Dragon Labyrinth provides a small but unforgiving testbed: hidden treasure, a moving adversary, sparse observations and irreversible mistakes. Previous work showed that structure can outperform brute compute and that a 4-bit toy-era policy can remain competitive against modern frontier models on this class of task. ActiveWiki extends that line by testing whether solved-case retrieval changes the error surface.

3. Method

Oracle-X1 logs 5,000 games. For each run, the system records the seed, eight topology features, the real treasure position, outcome and trajectory.
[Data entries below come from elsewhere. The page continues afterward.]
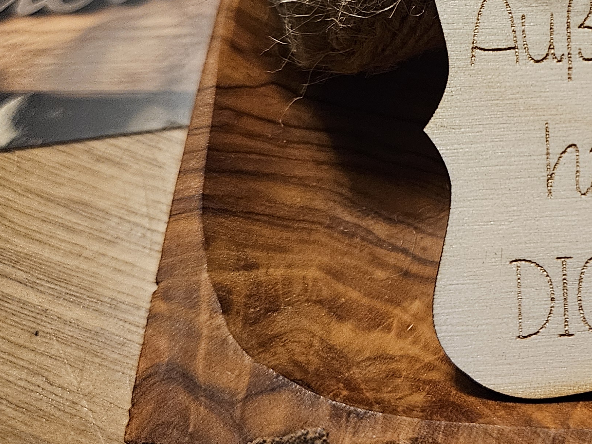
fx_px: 975
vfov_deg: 24.7
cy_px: 24
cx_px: 601
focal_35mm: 57
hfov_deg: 31.1
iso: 640
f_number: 1.8
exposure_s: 1/50
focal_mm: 5.4
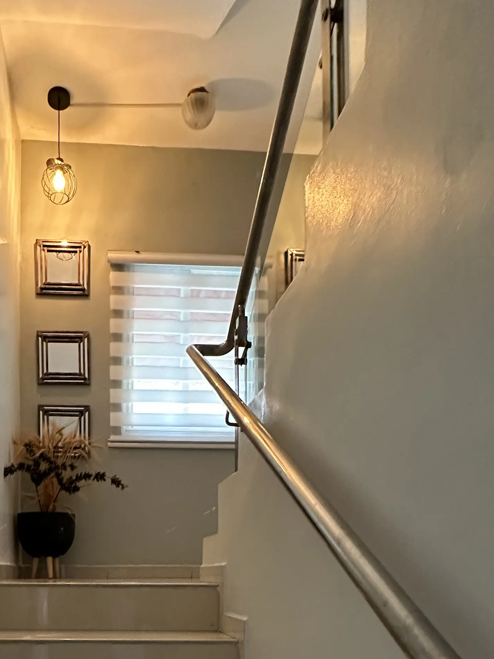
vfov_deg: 52.7
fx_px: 571
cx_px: 128
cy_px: 592
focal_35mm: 30
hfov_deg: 45.3
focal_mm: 2.22
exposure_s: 1/60
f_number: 2.2
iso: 800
K-means clusters normalized topology features into eight groups. Each cluster stores a treasure heatmap and winning action patterns. At runtime, Oracle-X2 assigns the current labyrinth to its nearest cluster and injects the retrieved heatmap as a soft prior into the belief state and mode selector.

5,000training episodes

8topology clusters

1,000paired A/B seeds

21.5%ensemble upper-bound win rate

4. Results

Outcome	Oracle-X1	Oracle-X2 ActiveWiki
Wins	142 (14.2%)	138 (13.8%)
Death, 3 hits	676	677
Death with treasure	138	143
Timeout	44	42

Paired seed class	Count	Share
Both win	65	6.5%
Only X1 wins	77	7.7%
Only X2 wins	73	7.3%
Neither wins	785	78.5%
Union	215	21.5%

5. Discussion

The central finding is differential value. ActiveWiki does not improve the standalone score, but it decorrelates failure modes enough to matter in ensemble form. This mirrors random forests, bagging and trading strategy portfolios: orthogonal errors can be more valuable than a small isolated accuracy gain.

6. Conclusion

ActiveWiki should be evaluated as an ensemble component, not merely as an individual agent upgrade. Future work will replace the oracle union with an online selector that chooses between X1 and X2 from topology features before the game unfolds.

References

Strategy Arena Research. Dragon Labyrinth Benchmark, 2026.
Tendil, L. and Strategy Arena Research. Calibration as Capital, Refusal as Information, 2026.
OutilsIA. Active Wiki RAG pour POMDP, 2026.